中国の全国人民代表大会(全人代、日本の国会に相当)が開幕し、日本のマスコミはこぞって2016年の国防費に注目した。公表された国防予算は9544億元。これは11年以来、前年比12.7%、11.2%、10.7%、12.2%、10.1%増という5年連続の2桁台の伸びが16年は7.6%増に下がることを意味する。おおかたの予想とは異なる発表で、本来ならその点に的を絞った分析があってしかるべきなのに、「日本の2016年予算の防衛関係費(約5兆円)と比べても3倍以上の規模」(『日本経済新聞』3月6日)と、中国の軍事費の突出ぶりを強調する記事が大半であった。

このお決まり論調の源は安倍首相にある。昨年の国会での「安保法制案」審議における答弁で、彼は中国の国防費の増大ぶりをしきりと強調し、それを法案成立のための口実にしてきた。一例を挙げると「中国につきましては、公表国防費が1989年以降毎年2桁の伸び率を記録し、過去27年間で約41倍になっており、今年度においては中国の国防費は日本の防衛予算の3.3倍に達しております」(8月25日の参院特別委員会での答弁)。

はたして現実はどうなのだろうか。われわれは客観的に分析する必要がある。

軍事費とGDPとの関係から見ると

スウェーデンにストックホルム国際平和研究所(Stockholm International Peace Research Institute、以下、SIPRIと略称)という研究機関があり、世界各国の軍事費を調査したデータベースを公開している。その内容は誰でも入手できる。

http://www.sipri.org/research/armaments/milex/milex_database

他国の軍事費と比較してみると理解しやすいので、ここでは米国、中国、日本、ドイツを取り上げる。なおSIPRIが公表する中国の軍事費は中国の公表国防費よりおよそ6割多く見積もられている。ここではその当否は問わず、一研究機関の研究データとして扱う。

表1米・中・日・独4ヶ国の軍事費(SIPRIより) 単位 億米ドル

1990

1995

2000

2005

2010

2011

2012

2013

2014

米国

3,062

2,789

3,017

5,034

6,982

7,113

6,848

6,397

6,099

中国

102

125

222

463

1,233

1,473

1,696

1,912

2,164

日本

250

489

460

447

538

605

600

487

458

ドイツ

423

412

282

381

463

481

465

477

465



表1のように、中国の軍事費は10年以降、米国に次いで世界第2位である。14年の日本は第9位。90年を100とした場合、14年には米国が199、日本が183、ドイツが110であるのに、中国は2112、およそ21倍となった。中国の軍事費の急速な増大は事実である。

------------------------

**課題 1**
中国の軍事費についての文章のうち、「このお決まり論調の源は安倍首相にある。」で始まる段落を、主な事実を残して短く書き直してください。
**課題 2**
中国の軍事費についての文章から、「軍事費とGDPとの関係から見ると」から「機関の研究データとして扱う。」までをそのまま書き写してください。
この後に並ぶ行は、ここでの作業には使いません。

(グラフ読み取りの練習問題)
------------------------

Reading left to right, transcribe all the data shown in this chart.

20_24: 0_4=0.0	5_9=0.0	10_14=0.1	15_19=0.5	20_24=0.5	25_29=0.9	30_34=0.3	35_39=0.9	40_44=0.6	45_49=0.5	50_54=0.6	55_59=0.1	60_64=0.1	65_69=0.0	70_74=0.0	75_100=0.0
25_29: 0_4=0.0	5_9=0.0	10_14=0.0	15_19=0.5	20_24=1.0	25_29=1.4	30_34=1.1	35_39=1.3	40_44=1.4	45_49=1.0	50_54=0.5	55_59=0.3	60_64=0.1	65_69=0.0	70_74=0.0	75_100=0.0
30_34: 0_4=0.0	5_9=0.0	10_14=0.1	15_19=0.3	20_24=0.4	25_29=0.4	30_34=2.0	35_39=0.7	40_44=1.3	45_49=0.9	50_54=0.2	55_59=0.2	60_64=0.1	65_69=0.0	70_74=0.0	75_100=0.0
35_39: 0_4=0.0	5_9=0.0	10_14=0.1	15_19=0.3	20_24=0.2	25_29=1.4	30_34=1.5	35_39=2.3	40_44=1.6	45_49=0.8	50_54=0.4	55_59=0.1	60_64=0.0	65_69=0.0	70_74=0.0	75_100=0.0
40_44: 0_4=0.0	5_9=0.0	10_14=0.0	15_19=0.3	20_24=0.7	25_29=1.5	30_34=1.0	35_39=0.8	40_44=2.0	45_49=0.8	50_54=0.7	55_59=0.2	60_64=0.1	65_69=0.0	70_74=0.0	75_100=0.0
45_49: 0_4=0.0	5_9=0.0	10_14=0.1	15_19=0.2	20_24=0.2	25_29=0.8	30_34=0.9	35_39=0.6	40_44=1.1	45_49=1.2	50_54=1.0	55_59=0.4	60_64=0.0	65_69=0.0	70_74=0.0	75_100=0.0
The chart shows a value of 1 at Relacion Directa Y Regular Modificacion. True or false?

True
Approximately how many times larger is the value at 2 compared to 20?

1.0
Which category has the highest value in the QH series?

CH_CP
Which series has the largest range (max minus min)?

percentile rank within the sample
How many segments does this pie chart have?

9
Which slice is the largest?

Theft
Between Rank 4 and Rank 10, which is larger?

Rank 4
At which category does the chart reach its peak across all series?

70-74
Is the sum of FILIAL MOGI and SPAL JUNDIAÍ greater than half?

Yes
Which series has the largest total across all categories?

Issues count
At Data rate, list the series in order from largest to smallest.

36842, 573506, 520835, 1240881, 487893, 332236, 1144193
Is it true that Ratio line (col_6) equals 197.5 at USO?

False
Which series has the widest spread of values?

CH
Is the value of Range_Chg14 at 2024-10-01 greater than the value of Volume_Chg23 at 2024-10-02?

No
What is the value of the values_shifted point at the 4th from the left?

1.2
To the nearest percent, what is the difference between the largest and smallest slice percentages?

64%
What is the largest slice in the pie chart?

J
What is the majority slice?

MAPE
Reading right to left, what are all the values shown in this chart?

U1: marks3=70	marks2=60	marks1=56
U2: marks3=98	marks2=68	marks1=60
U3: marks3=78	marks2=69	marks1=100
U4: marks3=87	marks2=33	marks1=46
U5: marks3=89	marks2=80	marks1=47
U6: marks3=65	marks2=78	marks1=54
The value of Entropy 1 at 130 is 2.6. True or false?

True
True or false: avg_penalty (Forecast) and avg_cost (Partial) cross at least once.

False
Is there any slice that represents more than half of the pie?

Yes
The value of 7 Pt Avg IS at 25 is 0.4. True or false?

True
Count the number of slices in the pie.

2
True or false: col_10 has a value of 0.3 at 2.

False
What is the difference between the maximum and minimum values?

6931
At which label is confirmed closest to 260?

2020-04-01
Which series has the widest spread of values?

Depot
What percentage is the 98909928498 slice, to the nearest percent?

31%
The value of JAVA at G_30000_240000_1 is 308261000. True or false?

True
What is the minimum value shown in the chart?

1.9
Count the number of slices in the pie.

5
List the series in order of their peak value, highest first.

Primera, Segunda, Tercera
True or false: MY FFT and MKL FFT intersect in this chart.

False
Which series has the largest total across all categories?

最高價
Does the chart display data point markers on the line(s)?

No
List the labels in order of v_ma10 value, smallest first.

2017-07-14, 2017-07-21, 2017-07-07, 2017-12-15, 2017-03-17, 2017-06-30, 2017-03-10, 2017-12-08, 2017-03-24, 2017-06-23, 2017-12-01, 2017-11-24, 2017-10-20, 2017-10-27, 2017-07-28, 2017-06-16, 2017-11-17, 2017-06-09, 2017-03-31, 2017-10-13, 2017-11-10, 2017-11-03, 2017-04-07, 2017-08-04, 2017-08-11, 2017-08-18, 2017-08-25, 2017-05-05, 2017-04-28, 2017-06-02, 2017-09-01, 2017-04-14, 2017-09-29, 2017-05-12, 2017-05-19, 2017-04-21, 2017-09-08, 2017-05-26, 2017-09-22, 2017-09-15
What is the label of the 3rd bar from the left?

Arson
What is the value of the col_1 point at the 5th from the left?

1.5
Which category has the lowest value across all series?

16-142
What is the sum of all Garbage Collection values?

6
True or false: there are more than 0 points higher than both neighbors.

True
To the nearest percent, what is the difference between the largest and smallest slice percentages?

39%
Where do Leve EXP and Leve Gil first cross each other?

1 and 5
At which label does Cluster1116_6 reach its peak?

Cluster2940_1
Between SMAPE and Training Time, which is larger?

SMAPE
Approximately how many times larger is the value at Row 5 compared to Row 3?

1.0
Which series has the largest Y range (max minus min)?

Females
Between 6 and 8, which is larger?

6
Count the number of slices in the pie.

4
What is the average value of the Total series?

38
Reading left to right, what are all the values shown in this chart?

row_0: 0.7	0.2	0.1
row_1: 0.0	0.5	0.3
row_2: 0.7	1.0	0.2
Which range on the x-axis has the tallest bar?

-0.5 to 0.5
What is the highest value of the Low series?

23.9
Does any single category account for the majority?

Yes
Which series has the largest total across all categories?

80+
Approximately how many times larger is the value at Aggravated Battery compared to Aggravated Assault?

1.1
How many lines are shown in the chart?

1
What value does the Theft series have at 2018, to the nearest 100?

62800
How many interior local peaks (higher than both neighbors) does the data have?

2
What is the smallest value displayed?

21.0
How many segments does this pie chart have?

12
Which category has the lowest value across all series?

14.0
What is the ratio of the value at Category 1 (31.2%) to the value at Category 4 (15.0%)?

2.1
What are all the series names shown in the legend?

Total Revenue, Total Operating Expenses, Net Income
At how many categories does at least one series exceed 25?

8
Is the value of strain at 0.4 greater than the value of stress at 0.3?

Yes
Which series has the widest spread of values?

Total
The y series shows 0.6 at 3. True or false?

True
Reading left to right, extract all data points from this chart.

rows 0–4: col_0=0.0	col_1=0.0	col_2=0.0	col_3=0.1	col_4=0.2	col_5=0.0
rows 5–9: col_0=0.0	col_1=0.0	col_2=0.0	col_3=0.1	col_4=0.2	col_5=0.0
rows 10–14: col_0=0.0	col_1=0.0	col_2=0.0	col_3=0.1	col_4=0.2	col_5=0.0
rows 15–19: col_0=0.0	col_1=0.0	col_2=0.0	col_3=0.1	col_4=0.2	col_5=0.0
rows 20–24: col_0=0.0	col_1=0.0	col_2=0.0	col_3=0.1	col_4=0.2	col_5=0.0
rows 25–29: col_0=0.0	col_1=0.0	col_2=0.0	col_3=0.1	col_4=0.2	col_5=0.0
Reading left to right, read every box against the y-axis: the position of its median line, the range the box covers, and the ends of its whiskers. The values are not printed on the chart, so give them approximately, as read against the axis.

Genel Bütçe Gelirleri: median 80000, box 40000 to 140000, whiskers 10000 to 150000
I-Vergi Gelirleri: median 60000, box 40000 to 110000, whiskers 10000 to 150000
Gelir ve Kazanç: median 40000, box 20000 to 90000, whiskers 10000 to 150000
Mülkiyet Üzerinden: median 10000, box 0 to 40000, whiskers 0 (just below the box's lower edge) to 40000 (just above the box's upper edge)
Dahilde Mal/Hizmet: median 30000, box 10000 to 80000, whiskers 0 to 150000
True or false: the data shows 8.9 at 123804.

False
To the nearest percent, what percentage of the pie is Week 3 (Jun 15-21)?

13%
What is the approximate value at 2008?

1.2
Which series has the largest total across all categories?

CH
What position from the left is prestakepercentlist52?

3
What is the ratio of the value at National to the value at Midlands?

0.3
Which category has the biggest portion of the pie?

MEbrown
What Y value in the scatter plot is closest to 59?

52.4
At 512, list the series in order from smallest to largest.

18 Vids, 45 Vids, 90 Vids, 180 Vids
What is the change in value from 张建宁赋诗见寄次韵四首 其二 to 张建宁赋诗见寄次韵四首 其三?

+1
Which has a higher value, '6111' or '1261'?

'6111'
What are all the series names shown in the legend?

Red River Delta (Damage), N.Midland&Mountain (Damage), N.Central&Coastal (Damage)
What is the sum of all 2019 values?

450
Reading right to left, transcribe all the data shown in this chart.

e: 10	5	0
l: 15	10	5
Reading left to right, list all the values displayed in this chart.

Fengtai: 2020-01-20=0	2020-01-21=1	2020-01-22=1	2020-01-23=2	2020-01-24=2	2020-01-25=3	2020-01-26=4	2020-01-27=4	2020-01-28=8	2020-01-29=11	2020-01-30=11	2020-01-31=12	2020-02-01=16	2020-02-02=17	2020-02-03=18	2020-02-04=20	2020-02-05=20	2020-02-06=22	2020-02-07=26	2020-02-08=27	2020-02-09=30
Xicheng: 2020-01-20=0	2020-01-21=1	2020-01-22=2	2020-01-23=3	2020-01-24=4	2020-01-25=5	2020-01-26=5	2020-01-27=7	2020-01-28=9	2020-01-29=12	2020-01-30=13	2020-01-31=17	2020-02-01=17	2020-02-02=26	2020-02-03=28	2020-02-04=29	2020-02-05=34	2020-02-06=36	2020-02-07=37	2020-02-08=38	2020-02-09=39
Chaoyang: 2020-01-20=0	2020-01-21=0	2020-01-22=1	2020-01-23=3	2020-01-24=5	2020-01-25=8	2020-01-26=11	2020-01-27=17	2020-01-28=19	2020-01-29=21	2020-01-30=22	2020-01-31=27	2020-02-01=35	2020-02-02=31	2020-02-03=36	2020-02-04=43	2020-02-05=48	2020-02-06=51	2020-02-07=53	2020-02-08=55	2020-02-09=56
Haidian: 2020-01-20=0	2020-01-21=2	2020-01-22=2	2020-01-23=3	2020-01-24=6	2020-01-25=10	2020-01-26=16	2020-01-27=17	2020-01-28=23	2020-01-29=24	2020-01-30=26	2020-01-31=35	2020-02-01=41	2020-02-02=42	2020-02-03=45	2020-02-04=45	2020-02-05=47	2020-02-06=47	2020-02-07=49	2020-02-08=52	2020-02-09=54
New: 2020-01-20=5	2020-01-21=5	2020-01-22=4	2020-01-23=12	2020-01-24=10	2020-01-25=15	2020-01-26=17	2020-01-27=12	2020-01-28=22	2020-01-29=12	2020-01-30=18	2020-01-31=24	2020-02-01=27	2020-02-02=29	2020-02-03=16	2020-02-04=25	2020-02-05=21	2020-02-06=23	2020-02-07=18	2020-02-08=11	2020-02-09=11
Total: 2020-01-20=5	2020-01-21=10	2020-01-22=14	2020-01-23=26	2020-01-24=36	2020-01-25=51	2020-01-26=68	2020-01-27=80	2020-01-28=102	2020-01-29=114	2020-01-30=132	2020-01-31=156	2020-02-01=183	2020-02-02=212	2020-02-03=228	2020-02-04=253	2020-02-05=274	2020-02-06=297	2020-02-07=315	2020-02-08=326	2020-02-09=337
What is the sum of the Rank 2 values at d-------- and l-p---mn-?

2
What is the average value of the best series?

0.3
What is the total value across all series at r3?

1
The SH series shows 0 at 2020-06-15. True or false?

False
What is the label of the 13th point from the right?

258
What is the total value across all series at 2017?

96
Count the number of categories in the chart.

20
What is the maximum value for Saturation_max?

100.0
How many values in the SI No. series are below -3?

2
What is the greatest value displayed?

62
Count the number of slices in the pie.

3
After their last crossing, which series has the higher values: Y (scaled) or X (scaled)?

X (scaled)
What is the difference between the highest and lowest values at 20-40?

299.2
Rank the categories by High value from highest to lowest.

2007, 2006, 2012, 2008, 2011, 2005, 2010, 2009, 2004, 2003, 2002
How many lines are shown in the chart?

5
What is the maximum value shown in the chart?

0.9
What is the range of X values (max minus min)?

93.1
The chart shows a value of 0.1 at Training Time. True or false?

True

------------------------

**解答 1**
このお決まりの論調の源は安倍首相である。首相は昨年の国会での安保法制案の審議で、中国の国防費の増大を繰り返し強調し、法案成立の口実にした。たとえば8月25日の参院特別委員会では、中国の公表国防費は1989年以降毎年2桁の伸びを記録し、過去27年間で約41倍になり、今年度は日本の防衛予算の3.3倍に達していると答弁した。

**解答 2**
軍事費とGDPとの関係から見ると

スウェーデンにストックホルム国際平和研究所(Stockholm International Peace Research Institute、以下、SIPRIと略称)という研究機関があり、世界各国の軍事費を調査したデータベースを公開している。その内容は誰でも入手できる。

http://www.sipri.org/research/armaments/milex/milex_database

他国の軍事費と比較してみると理解しやすいので、ここでは米国、中国、日本、ドイツを取り上げる。なおSIPRIが公表する中国の軍事費は中国の公表国防費よりおよそ6割多く見積もられている。ここではその当否は問わず、一研究機関の研究データとして扱う。